## EXERCISE DIRECTIONS
Can you transcribe each of the lines below exactly, leaving the pictures out of your answer?
[DATA PROVIDED — start]
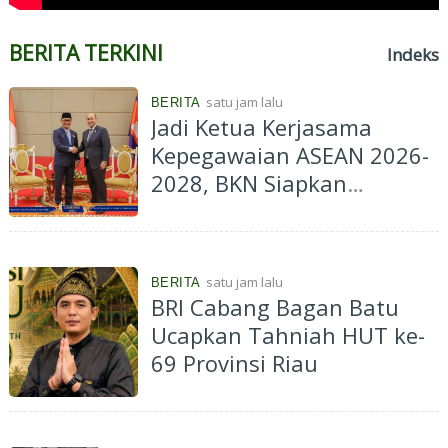
BERITA TERKINI
Indeks
satu jam lalu
BERITA
Jadi Ketua Kerjasama
Kepegawaian ASEAN 2026-
2028, BKN Siapkan
Indonesia Jadi Pusat
Kolaborasi ASN ASEAN
satu jam lalu
BERITA
BRI Cabang Bagan Batu
Ucapkan Tahniah HUT ke-
69 Provinsi Riau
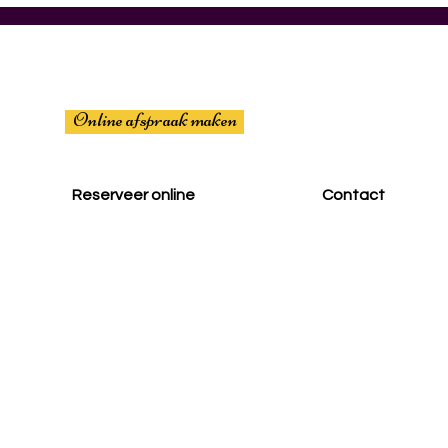
Online afspraak maken
Reserveer online
Contact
[DATA PROVIDED — finish]
## RESULT OF THIS TASK
BERITA TERKINI
Indeks
satu jam lalu
BERITA
Jadi Ketua Kerjasama
Kepegawaian ASEAN 2026-
2028, BKN Siapkan
Indonesia Jadi Pusat
Kolaborasi ASN ASEAN
satu jam lalu
BERITA
BRI Cabang Bagan Batu
Ucapkan Tahniah HUT ke-
69 Provinsi Riau
Online afspraak maken
Reserveer online
Contact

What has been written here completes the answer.